Professor of Biochemistry and Molecular Biology
College of Medicine
2015 Awardee
Joanna Long is an expert at using magnets to see the invisible.
Specifically, her work focuses on developing and applying magnetic resonance techniques to determine biomolecular structure, chemistry and dynamics in different physiological settings and relating them to function. In doing so, she works with a variety of other scientists.
“I take pride in engaging in truly interdisciplinary research endeavors, sometimes at the ‘bleeding edge’ of technique development,” Long said.
Long collaborates with physicists and engineers to advance new technologies that capitalize on nuclear magnetic resonance (NMR) as a non-invasive procedure. Using this technology, she also collaborates with specialists in microbiology, neuroscience, materials science, chemistry and virology on novel applications of the emerging technologies.
Currently, her work focuses on four areas: the development of NMR techniques and hardware to increase sensitivity and resolution; tailoring these to understand complex processes; understanding different molecular mechanisms of lipid trafficking in pulmonary surfactant; and characterizing protein assembly and amyloid creation underlying biofilm creation, which leads to tooth decay.

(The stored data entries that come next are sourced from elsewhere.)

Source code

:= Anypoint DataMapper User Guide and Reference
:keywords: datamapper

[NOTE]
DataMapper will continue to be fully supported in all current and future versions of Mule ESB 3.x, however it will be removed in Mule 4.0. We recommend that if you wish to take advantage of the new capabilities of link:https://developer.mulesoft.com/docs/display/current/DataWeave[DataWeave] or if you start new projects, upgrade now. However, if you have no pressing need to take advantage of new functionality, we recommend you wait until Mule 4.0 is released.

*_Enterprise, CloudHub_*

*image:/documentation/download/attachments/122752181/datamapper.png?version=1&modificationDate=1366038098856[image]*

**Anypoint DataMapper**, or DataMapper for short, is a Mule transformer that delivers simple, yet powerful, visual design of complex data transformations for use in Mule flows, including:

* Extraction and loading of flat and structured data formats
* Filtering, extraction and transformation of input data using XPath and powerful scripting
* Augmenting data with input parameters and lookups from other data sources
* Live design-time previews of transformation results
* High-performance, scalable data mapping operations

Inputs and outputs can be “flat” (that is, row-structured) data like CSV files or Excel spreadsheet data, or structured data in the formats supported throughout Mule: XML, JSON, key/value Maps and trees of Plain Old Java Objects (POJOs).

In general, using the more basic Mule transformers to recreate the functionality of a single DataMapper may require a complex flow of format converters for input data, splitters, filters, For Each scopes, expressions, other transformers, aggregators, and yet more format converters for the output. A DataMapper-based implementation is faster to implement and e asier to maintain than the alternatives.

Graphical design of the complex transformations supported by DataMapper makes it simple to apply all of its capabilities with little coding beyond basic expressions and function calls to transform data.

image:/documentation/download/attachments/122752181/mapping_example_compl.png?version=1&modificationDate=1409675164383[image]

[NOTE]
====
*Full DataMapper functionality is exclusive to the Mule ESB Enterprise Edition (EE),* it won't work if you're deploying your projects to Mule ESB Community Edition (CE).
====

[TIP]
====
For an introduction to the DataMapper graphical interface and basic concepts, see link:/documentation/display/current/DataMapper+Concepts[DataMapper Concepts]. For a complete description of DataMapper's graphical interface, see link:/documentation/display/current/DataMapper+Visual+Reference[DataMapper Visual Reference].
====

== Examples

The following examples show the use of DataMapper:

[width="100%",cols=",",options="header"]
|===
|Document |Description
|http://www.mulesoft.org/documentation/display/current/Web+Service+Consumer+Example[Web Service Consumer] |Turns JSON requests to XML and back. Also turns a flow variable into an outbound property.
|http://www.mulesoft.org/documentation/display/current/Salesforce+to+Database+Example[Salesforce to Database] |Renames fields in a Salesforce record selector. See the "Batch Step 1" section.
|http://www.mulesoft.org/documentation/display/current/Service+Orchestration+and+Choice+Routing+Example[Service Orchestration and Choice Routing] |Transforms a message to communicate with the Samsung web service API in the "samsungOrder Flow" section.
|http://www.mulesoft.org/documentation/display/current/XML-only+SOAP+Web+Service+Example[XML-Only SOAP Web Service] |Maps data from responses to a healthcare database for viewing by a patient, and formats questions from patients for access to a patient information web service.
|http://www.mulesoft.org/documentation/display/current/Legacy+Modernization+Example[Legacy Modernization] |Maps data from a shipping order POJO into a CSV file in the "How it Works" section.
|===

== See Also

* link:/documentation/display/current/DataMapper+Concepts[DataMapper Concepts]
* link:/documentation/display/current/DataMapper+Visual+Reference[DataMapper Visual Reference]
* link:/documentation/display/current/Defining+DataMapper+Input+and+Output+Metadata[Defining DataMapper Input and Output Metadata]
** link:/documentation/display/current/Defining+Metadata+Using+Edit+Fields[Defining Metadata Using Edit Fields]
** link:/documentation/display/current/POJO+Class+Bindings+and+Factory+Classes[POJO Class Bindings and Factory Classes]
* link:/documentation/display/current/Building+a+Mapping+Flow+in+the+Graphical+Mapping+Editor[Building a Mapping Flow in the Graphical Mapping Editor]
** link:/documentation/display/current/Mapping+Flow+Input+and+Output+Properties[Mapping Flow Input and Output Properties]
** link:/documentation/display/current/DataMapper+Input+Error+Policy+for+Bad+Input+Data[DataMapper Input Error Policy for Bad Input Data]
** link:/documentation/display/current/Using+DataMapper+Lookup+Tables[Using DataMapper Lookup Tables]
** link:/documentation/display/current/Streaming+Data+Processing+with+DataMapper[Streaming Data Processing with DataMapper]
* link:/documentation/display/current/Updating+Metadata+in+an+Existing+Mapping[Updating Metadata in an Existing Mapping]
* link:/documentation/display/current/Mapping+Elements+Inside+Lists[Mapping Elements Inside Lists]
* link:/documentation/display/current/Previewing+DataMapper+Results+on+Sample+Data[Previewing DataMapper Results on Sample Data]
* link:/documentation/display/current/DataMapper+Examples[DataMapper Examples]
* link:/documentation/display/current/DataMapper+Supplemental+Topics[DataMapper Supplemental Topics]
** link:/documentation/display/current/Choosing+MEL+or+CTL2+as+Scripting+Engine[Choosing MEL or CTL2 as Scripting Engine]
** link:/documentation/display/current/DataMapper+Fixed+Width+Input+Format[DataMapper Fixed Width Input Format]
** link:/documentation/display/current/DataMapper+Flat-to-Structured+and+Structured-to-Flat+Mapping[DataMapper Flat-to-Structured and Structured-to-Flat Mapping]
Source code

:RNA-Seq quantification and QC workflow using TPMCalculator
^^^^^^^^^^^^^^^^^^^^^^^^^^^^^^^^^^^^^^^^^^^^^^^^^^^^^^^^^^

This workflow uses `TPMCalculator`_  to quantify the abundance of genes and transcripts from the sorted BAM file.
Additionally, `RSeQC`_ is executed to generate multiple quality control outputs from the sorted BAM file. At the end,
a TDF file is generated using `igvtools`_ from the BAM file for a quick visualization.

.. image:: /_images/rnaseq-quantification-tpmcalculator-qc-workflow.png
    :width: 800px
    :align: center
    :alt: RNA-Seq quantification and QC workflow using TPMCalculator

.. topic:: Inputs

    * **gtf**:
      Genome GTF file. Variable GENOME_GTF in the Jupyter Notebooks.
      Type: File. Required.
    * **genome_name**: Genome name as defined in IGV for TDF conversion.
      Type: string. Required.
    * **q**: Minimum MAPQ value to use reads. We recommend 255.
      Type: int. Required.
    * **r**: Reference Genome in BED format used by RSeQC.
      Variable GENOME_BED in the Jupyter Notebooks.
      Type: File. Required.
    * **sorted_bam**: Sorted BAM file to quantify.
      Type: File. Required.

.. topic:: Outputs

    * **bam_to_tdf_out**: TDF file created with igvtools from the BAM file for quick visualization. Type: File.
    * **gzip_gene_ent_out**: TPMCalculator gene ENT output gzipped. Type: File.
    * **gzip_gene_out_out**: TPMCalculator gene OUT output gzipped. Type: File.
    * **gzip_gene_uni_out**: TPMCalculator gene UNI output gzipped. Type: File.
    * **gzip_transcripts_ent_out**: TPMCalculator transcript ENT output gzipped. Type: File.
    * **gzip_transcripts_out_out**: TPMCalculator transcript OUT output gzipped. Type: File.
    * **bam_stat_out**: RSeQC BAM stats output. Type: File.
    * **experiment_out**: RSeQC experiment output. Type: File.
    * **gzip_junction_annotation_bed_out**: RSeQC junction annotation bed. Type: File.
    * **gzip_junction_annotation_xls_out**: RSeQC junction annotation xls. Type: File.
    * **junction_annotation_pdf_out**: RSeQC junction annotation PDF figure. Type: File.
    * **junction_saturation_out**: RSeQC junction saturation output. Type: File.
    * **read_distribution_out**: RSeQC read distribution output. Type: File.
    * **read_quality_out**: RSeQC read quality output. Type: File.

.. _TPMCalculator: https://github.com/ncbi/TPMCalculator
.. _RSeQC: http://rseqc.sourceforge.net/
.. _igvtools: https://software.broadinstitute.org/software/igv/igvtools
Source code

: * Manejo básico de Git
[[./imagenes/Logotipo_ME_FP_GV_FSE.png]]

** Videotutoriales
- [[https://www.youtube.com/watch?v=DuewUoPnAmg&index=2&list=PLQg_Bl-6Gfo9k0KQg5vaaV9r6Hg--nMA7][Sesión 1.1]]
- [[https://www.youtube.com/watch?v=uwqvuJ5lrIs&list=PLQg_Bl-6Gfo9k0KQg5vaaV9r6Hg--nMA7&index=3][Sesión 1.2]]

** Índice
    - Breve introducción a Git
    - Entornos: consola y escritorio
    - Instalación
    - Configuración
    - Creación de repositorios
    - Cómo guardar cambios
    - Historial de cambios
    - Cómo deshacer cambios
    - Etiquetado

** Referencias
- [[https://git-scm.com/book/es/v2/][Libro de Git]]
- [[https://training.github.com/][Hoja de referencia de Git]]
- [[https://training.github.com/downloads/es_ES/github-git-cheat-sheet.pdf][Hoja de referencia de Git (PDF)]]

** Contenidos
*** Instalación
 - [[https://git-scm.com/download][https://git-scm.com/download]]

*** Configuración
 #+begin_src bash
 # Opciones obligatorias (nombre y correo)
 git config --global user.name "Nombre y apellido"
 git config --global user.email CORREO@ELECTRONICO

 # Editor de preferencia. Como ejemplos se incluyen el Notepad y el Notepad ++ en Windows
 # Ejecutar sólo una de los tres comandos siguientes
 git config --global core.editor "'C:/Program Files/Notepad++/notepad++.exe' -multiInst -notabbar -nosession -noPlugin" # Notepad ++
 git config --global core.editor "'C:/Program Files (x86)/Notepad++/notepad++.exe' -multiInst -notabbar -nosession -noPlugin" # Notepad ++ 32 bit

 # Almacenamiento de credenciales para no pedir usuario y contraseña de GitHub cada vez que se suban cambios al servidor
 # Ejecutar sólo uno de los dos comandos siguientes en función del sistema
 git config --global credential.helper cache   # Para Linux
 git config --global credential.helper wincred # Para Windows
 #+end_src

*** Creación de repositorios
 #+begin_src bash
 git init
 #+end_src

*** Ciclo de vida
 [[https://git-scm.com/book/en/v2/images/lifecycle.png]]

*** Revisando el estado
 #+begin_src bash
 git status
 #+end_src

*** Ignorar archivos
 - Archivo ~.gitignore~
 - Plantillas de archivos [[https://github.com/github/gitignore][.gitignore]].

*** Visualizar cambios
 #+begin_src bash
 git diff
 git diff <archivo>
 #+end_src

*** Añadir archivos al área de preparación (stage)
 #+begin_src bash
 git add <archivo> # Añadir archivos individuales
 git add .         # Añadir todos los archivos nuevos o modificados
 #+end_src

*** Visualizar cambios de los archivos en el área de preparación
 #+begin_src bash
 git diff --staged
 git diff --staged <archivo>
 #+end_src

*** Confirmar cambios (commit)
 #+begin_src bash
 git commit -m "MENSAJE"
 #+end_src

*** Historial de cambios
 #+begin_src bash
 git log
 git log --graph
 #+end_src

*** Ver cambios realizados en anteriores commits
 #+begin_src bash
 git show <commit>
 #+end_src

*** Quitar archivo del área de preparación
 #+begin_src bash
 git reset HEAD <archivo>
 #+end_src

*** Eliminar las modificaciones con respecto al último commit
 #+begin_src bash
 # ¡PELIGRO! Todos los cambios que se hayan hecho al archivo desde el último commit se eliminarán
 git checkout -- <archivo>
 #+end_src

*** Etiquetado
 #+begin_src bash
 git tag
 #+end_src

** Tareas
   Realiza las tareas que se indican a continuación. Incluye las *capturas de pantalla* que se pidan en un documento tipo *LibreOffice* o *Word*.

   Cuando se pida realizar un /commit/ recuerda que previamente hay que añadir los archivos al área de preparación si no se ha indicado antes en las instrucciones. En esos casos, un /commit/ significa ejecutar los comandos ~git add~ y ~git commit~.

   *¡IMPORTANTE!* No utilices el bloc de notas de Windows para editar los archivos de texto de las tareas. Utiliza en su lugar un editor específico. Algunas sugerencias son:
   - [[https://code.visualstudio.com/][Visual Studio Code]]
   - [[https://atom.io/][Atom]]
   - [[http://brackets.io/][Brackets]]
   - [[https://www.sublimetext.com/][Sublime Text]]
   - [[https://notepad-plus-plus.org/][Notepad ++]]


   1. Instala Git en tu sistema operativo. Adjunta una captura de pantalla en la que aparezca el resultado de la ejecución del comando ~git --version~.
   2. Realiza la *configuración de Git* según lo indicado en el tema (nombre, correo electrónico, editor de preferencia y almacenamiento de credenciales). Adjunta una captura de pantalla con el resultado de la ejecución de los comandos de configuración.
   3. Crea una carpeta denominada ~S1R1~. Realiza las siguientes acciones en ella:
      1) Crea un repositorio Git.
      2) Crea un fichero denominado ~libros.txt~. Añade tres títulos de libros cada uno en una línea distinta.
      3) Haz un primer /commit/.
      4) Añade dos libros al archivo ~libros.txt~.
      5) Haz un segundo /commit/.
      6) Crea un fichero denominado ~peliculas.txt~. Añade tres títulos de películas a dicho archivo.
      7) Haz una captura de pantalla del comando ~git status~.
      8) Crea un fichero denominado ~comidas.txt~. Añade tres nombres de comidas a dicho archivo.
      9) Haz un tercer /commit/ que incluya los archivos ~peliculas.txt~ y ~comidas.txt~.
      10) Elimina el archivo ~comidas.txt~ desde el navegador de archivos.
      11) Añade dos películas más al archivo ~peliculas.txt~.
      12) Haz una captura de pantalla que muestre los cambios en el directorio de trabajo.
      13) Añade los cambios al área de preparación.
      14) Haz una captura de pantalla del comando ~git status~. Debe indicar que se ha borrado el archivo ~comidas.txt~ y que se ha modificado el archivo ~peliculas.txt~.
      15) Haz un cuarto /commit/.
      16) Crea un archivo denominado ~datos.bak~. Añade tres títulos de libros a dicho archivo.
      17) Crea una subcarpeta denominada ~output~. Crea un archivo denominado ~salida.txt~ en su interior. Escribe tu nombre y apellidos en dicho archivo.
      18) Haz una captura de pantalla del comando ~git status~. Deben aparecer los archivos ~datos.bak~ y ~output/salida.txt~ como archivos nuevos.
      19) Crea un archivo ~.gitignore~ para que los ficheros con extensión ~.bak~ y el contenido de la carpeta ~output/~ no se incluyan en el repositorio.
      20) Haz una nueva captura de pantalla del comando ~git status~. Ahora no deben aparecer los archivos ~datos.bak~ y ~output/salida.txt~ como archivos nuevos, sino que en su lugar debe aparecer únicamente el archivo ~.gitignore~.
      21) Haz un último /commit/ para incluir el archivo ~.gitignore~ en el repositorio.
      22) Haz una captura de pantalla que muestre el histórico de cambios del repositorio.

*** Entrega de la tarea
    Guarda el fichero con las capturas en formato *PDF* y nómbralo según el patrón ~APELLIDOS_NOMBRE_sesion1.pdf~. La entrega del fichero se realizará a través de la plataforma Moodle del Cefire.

Using an “exquisitely precise” technique such as NMR allows researchers to obtain atomic resolution information on biomolecular structure, dynamics and organization within the molecule itself, taking away the necessity of removal. Similarly, NMR spectroscopy is uniquely suited to study the organization and assembly of biomolecular complexes, such as lipid bilayers, biofilms and biominerals, which are otherwise indiscernible to other standard high-resolution techniques, such as x-ray crystallography or cryoelectron microscopy.
To date, Long has published 53 papers in a number of high-impact publications throughout her research career and was the senior or first author on 21 of them. Long serves as director of the Advanced Magnetic Resonance Imaging and Spectroscopy Facility at UF and is the associate lab director of the National High Magnetic Field Laboratory.